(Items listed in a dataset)
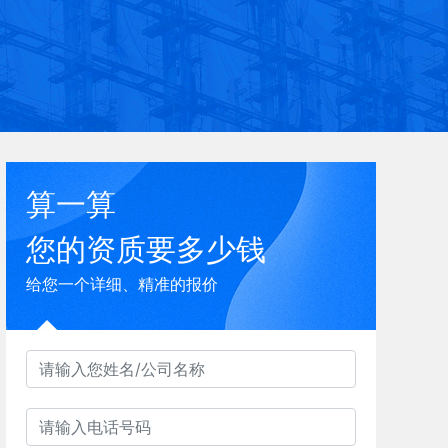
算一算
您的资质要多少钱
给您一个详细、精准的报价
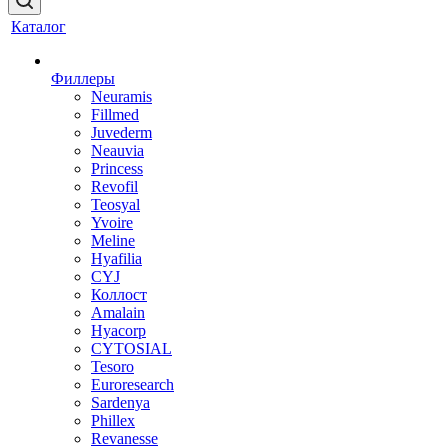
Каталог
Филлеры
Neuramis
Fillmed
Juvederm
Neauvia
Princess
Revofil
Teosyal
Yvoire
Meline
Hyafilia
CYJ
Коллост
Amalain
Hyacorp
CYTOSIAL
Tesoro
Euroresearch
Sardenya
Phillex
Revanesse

==

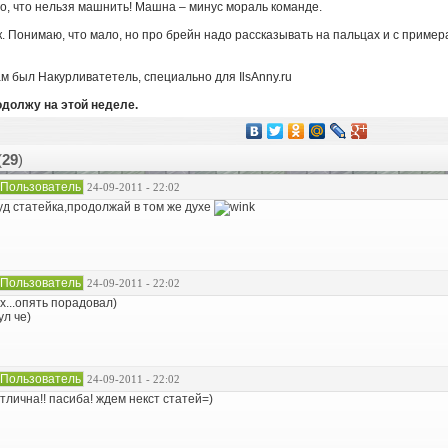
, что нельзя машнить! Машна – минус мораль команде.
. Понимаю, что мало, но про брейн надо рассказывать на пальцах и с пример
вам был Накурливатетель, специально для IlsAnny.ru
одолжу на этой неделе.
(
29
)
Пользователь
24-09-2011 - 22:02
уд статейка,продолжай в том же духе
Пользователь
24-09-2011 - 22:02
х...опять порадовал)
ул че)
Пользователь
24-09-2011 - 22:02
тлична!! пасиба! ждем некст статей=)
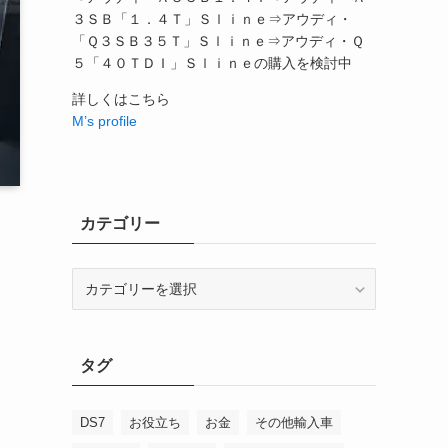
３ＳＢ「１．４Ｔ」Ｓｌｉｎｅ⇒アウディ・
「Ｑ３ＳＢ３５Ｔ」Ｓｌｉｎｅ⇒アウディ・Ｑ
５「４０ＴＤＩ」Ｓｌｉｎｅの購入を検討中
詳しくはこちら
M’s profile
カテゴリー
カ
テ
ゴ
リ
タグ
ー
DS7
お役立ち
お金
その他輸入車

- PROBLEM DESCRIPTION
Copy out each line in the entries above that contains the string "アウディ".

- RESULT
３ＳＢ「１．４Ｔ」Ｓｌｉｎｅ⇒アウディ・
「Ｑ３ＳＢ３５Ｔ」Ｓｌｉｎｅ⇒アウディ・Ｑ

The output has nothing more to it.